On Wed, Mar 28, 2012 at 12:30 PM, Dyer, James <Ja...@ingrambook.com>wrote:
> Unfortunately there isn't a good way to solve this. Your best bet is to
> trigger a backup before the nightly re-index using
> /replication?command=backup
>
> The problem is the backup runs asynchronously so its hard to script a way
> to determine if the backup is finished or not. What we do is poll the
> replicationHandler with /replicaton?command=details and scrape the response
> until <str name="snapshotCompletedAt">timestamp_here</str> changes to a new
> timestamp.
>
> James Dyer
> E-Commerce Systems
> Ingram Content Group
> (615) 213-4311
>
>
> -----Original Message-----
> From: Artem Shnayder [mailto:artem.src@gmail.com]
> Sent: Wednesday, March 28, 2012 1:59 PM
> To: solr-user@lucene.apache.org
> Subject: Re: DataImportHandler: backups prior to full-import
>
> My typical workflow is a once-a-day full-import with hourly delta-imports.
> Ideally, the backup would occur only during the full-import commits. Is
> there a way to differentiate in the replication handler?
>
> On Wed, Mar 28, 2012 at 11:54 AM, Dyer, James <James.Dyer@ingrambook.com
> >wrote:
>
> > I don't know of any effort out there to have DIH trigger a backup
> > automatically. However, you can set the replication handler to
> > automatically backup after each commit. This might solve your problem if
> > you aren't committing frequently.
> >
> > James Dyer
> > E-Commerce Systems
> > Ingram Content Group
> > (615) 213-4311
> >
> >
> > -----Original Message-----
> > From: Artem Shnayder [mailto:artem.src@gmail.com]

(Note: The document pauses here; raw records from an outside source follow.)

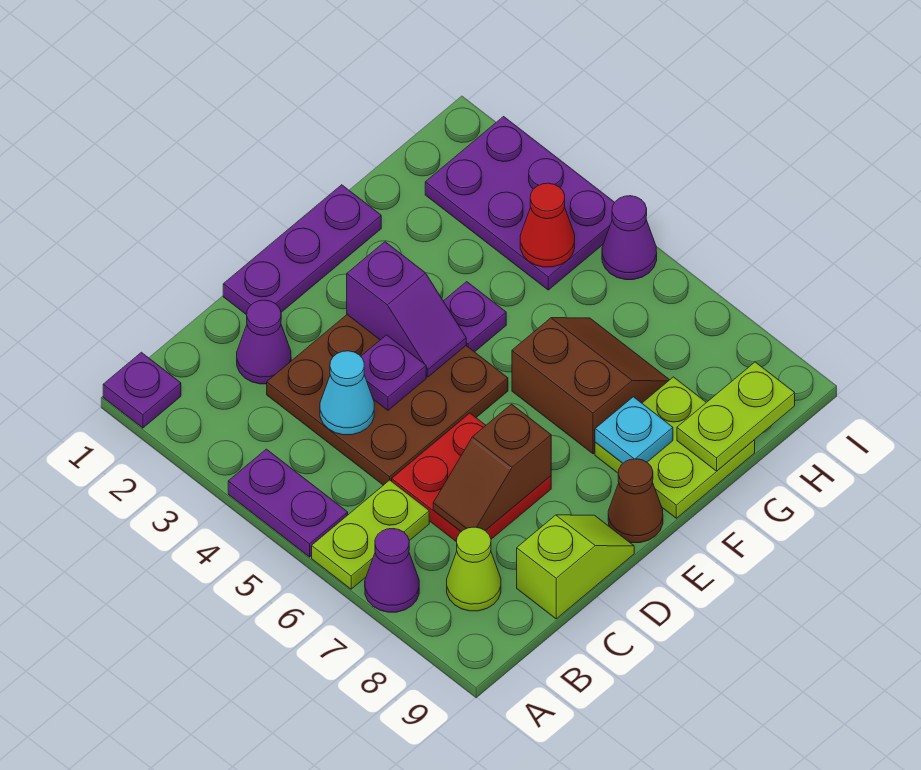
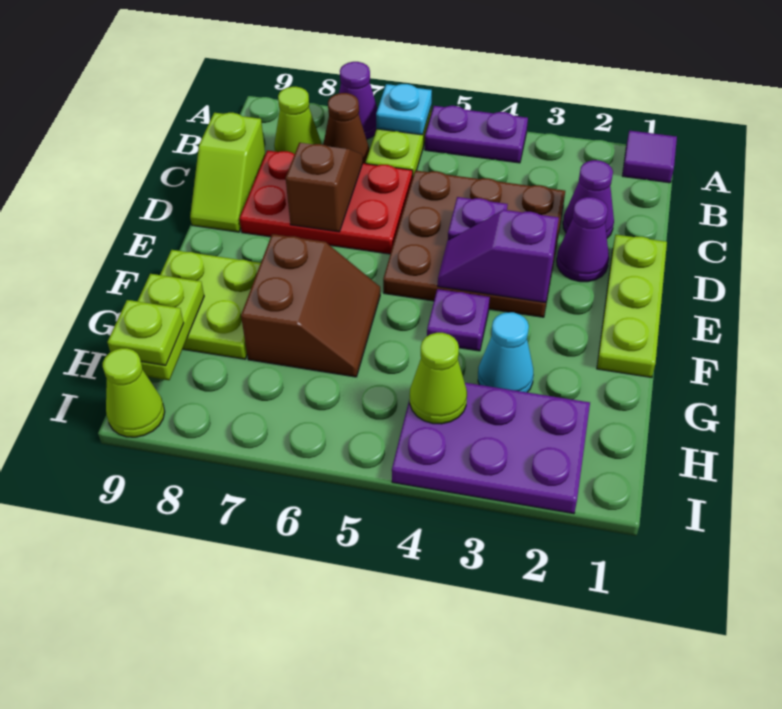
purple plate A1 level 1 -> purple tile A1 level 1
cyan cone C4 level 2 -> cyan cone G3 level 1
red plate C6:D7 level 1 -> red plate C6:D8 level 1
purple plate D1:F1 level 1 -> lime plate D1:F1 level 1
brown cone E9 level 1 -> brown cone B7 level 1
brown slope F6:G7 level 1 top F -> brown slope F6:G7 level 1 top 7
cyan plate F8 level 2 -> cyan plate A6 level 2
red cone H4 level 2 -> lime cone H4 level 2
none -> lime plate H9 level 3
purple cone I5 level 1 -> purple cone D2 level 1
none -> lime cone I9 level 1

> > Sent: Wednesday, March 28, 2012 1:46 PM
> > To: solr-user@lucene.apache.org
> > Subject: DataImportHandler: backups prior to full-import
> >
> > Does anyone know of any work done to automatically run a backup prior to
> a
> > DataImportHandler full-import?
> >
> > I've asked this question on #solr and was pointed to
> >
> >
> https://wiki.apache.org/solr/SolrReplication?highlight=%28backup%29#HTTP_API
> > which
> > is helpful but is not an automatic backup in the context of
> full-import's.
> > I'm wondering if anyone else has done this work yet.
> >
> > -- Artem Shnayder
> >
>
RE: DataImportHandler: backups prior to full-import
Posted by "Dyer, James" <Ja...@ingrambook.com>.

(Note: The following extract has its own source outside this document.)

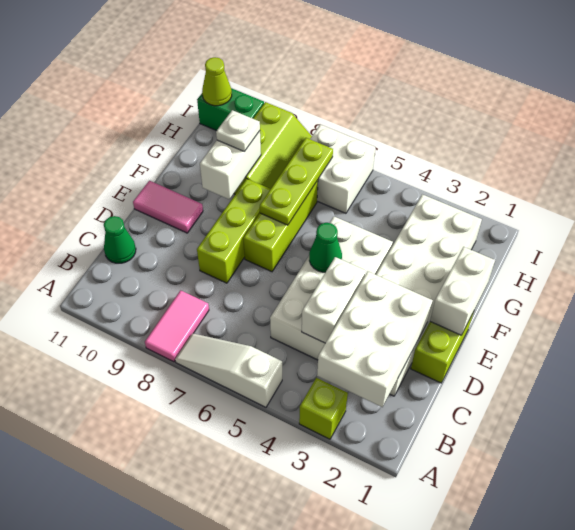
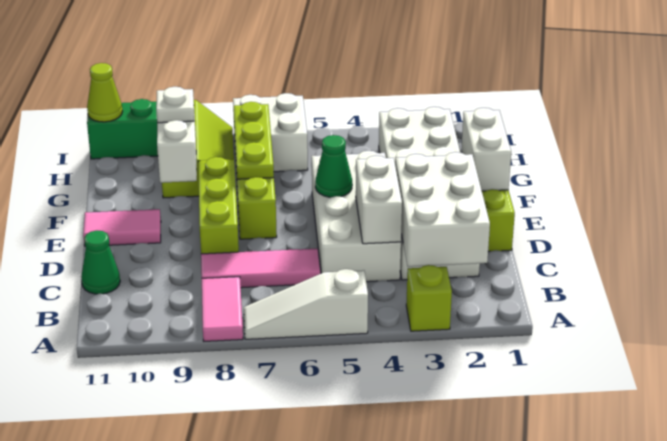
none -> pink tile C6:C8 level 1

Unfortunately there isn't a good way to solve this. Your best bet is to trigger a backup before the nightly re-index using /replication?command=backup
The problem is the backup runs asynchronously so its hard to script a way to determine if the backup is finished or not. What we do is poll the replicationHandler with /replicaton?command=details and scrape the response until <str name="snapshotCompletedAt">timestamp_here</str> changes to a new timestamp.
James Dyer
E-Commerce Systems
Ingram Content Group
(615) 213-4311
-----Original Message-----
From: Artem Shnayder [mailto:artem.src@gmail.com]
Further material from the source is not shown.